## DETALLES DEL EJERCICIO
Resume en dos oraciones el pasaje del Evangelio según San Mateo.

## FRAGMENTO
━━━━━━
RESONAR DE LA PALABRA - Evangelio según San Mateo 20,1-16a


Evangelio según San Mateo 20,1-16a
porque el Reino de los Cielos se parece a un propietario que salió muy de madrugada a contratar obreros para trabajar en su viña.

Trató con ellos un denario por día y los envío a su viña.

Volvió a salir a media mañana y, al ver a otros desocupados en la plaza,

les dijo: 'Vayan ustedes también a mi viña y les pagaré lo que sea justo'.

Y ellos fueron. Volvió a salir al mediodía y a media tarde, e hizo lo mismo.

Al caer la tarde salió de nuevo y, encontrando todavía a otros, les dijo: '¿Cómo se han quedado todo el día aquí, sin hacer nada?'.

Ellos les respondieron: 'Nadie nos ha contratado'. Entonces les dijo: 'Vayan también ustedes a mi viña'.

Al terminar el día, el propietario llamó a su mayordomo y le dijo: 'Llama a los obreros y págales el jornal, comenzando por los últimos y terminando por los primeros'.

Fueron entonces los que habían llegado al caer la tarde y recibieron cada uno un denario.

Llegaron después los primeros, creyendo que iban a recibir algo más, pero recibieron igualmente un denario.
━━━━━━
## ENTRADAS DE MUESTRA
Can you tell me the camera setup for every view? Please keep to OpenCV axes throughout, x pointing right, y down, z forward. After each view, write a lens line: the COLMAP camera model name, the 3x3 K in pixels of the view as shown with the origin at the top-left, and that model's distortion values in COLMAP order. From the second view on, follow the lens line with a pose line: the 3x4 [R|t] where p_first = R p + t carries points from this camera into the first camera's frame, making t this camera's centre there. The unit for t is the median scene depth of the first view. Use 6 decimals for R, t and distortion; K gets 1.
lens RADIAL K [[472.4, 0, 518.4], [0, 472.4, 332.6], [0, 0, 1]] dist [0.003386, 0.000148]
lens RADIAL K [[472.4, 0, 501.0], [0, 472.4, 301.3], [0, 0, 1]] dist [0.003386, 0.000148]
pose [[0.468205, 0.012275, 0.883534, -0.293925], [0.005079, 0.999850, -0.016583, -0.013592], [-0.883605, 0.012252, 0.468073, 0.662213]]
━━━━━━
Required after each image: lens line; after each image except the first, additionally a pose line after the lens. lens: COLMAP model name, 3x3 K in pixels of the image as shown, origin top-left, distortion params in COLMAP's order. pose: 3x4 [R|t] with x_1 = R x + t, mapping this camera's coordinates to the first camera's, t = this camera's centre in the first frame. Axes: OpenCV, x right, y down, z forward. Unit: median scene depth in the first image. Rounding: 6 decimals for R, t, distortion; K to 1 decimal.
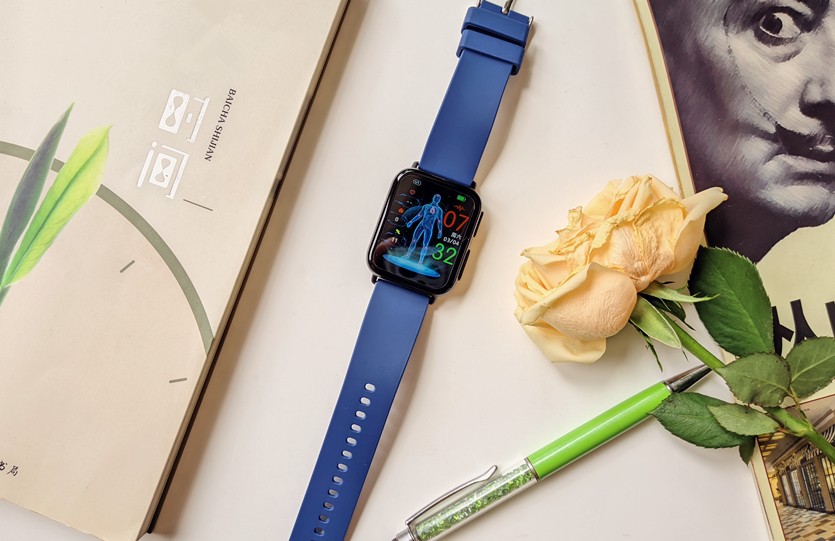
━━━━━━
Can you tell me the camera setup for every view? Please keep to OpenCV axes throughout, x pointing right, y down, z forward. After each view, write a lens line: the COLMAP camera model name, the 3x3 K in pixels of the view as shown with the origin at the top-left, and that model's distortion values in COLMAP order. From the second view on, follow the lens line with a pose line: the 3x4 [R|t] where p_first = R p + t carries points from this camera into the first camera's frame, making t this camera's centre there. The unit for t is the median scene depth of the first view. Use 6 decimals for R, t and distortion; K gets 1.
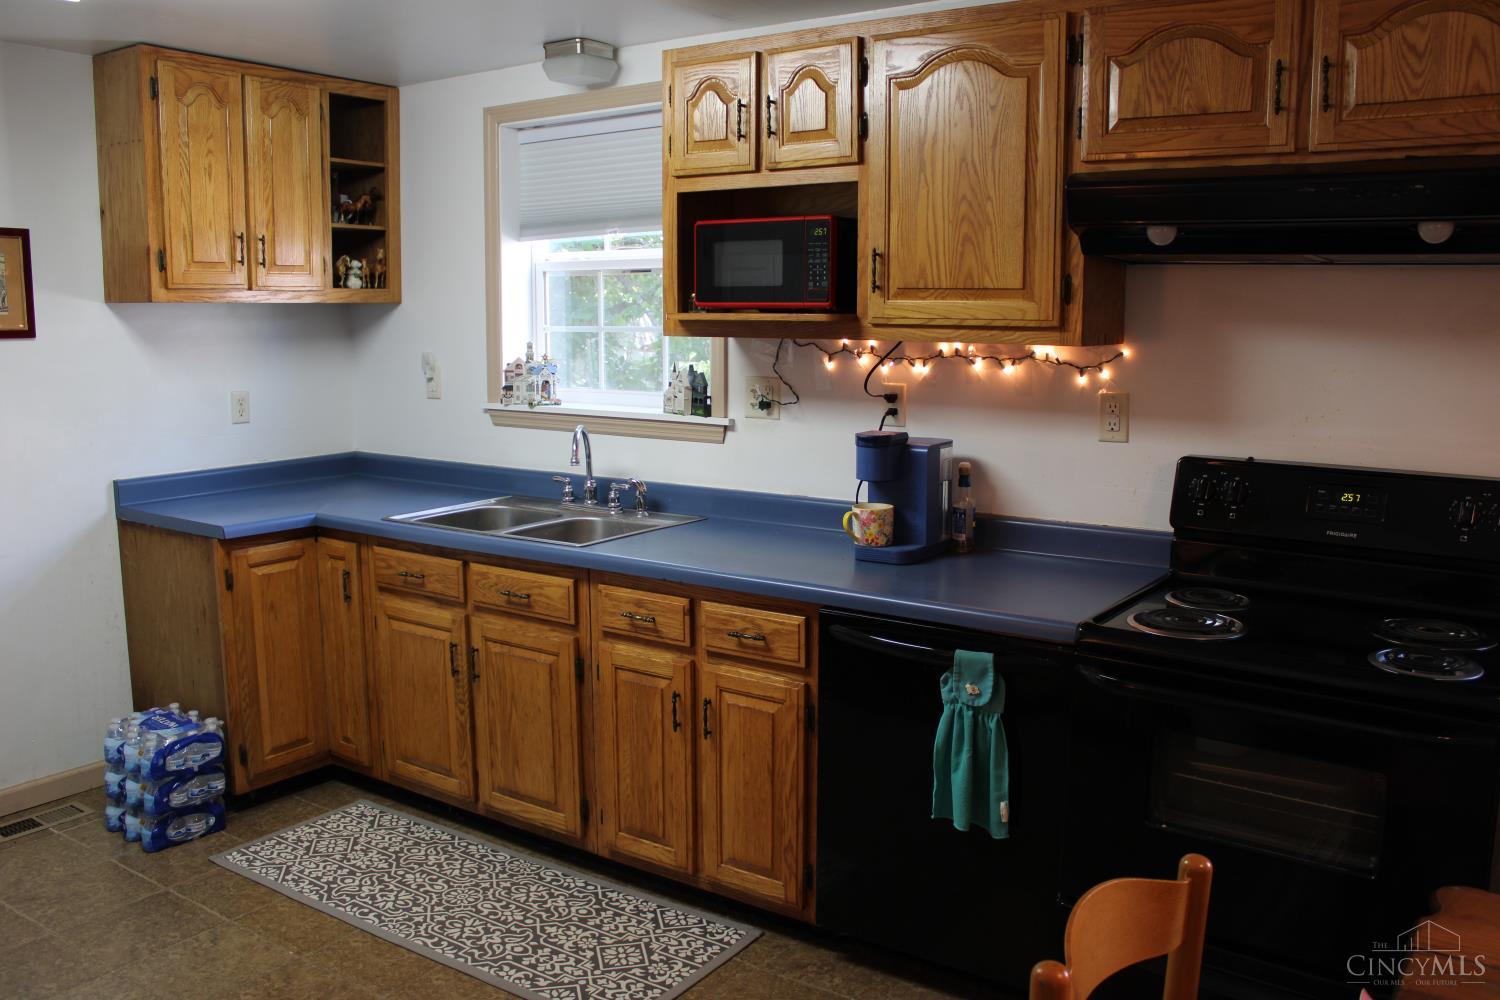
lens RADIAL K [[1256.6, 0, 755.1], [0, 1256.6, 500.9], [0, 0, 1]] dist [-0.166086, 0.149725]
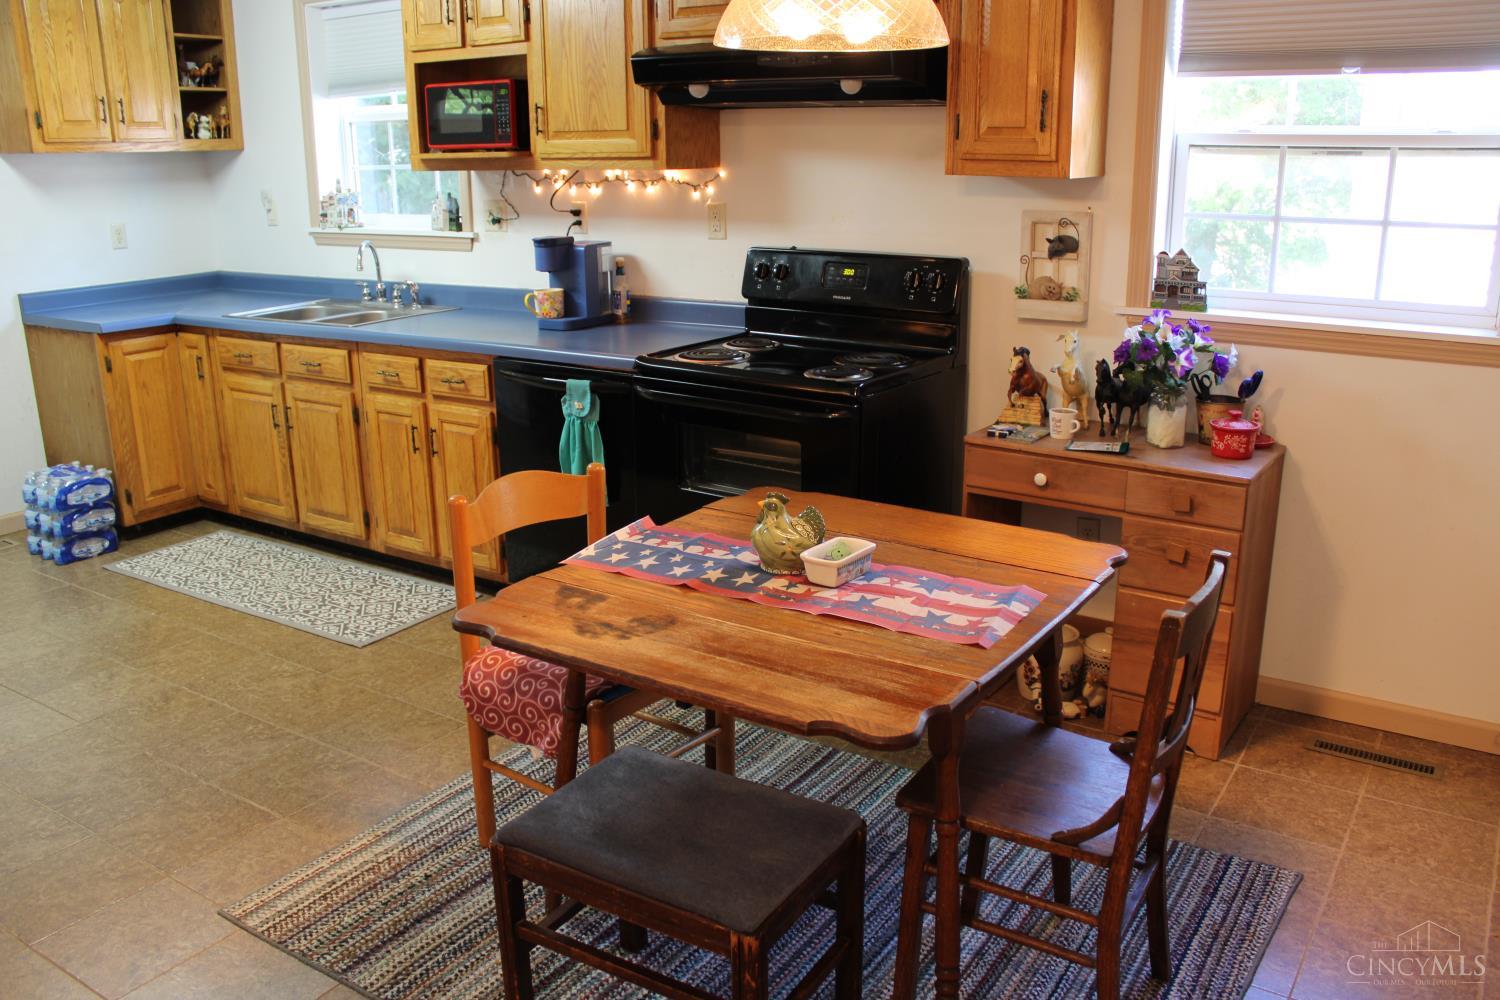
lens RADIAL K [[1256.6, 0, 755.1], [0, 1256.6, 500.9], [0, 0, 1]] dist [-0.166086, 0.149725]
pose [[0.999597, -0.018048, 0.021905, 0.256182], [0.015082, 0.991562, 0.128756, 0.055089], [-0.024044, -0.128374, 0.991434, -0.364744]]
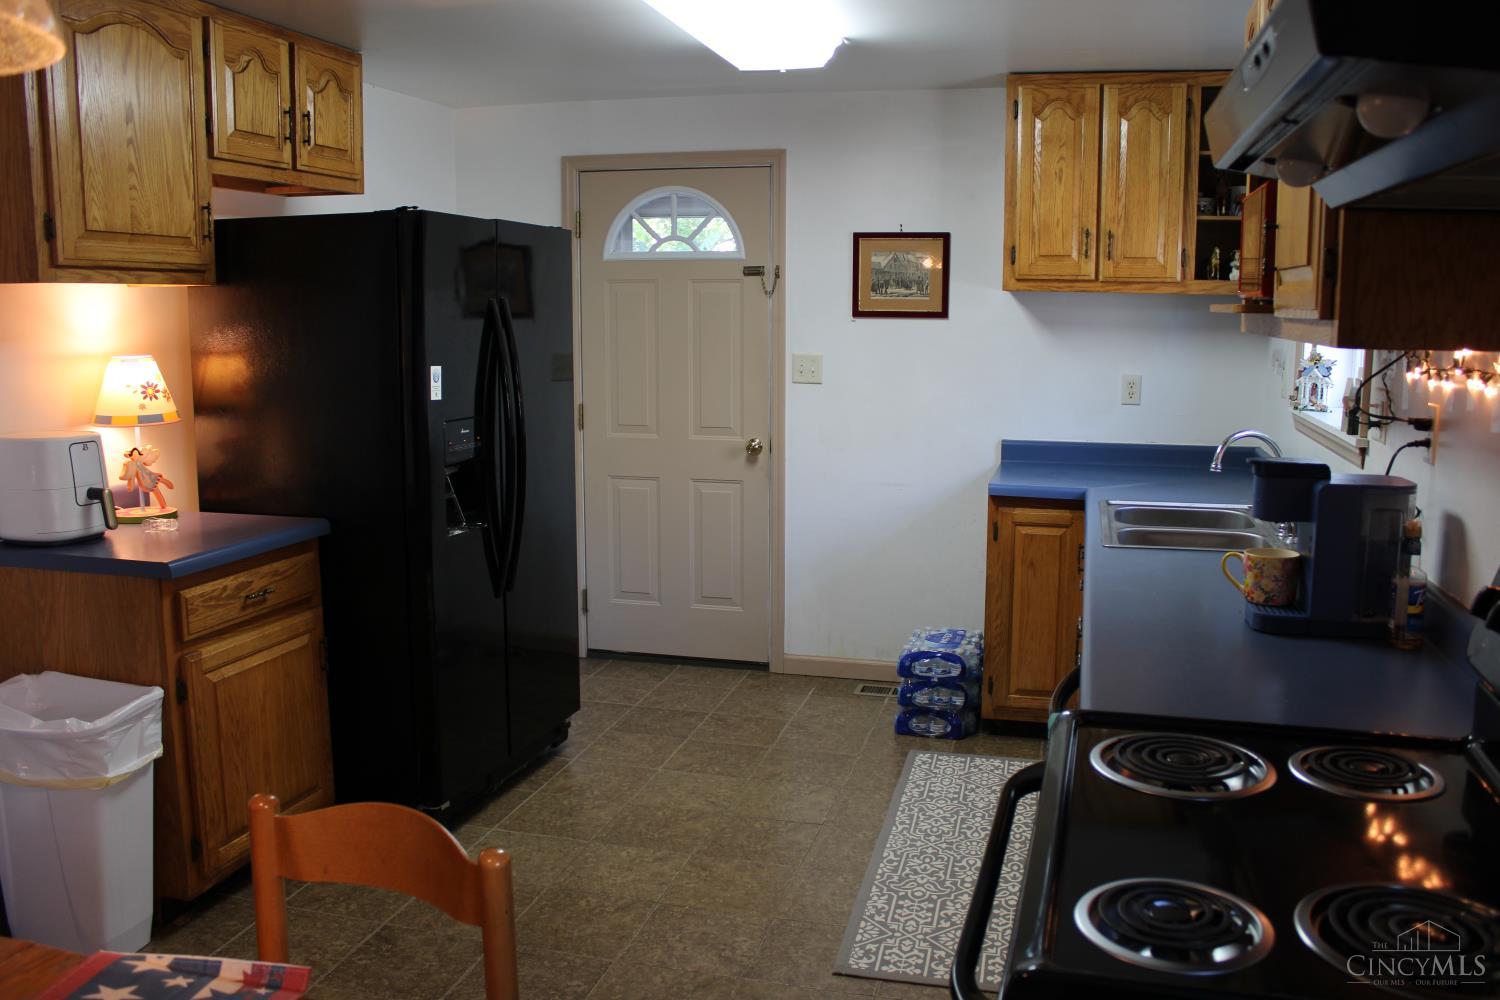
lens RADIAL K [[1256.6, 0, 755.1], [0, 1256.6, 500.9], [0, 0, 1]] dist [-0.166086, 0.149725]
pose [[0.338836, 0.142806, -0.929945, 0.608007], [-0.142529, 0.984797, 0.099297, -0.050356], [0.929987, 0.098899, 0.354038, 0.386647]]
━━━━━━
## SOLUCIÓN
Un propietario salió de madrugada a contratar obreros para su viña por un denario al día, y volvió a salir a media mañana, al mediodía, a media tarde y al caer la tarde para enviar a otros desocupados a trabajar en ella. Al terminar el día mandó a su mayordomo pagar el jornal empezando por los últimos, que recibieron un denario cada uno, y los primeros, aunque creían que recibirían algo más, recibieron igualmente un denario.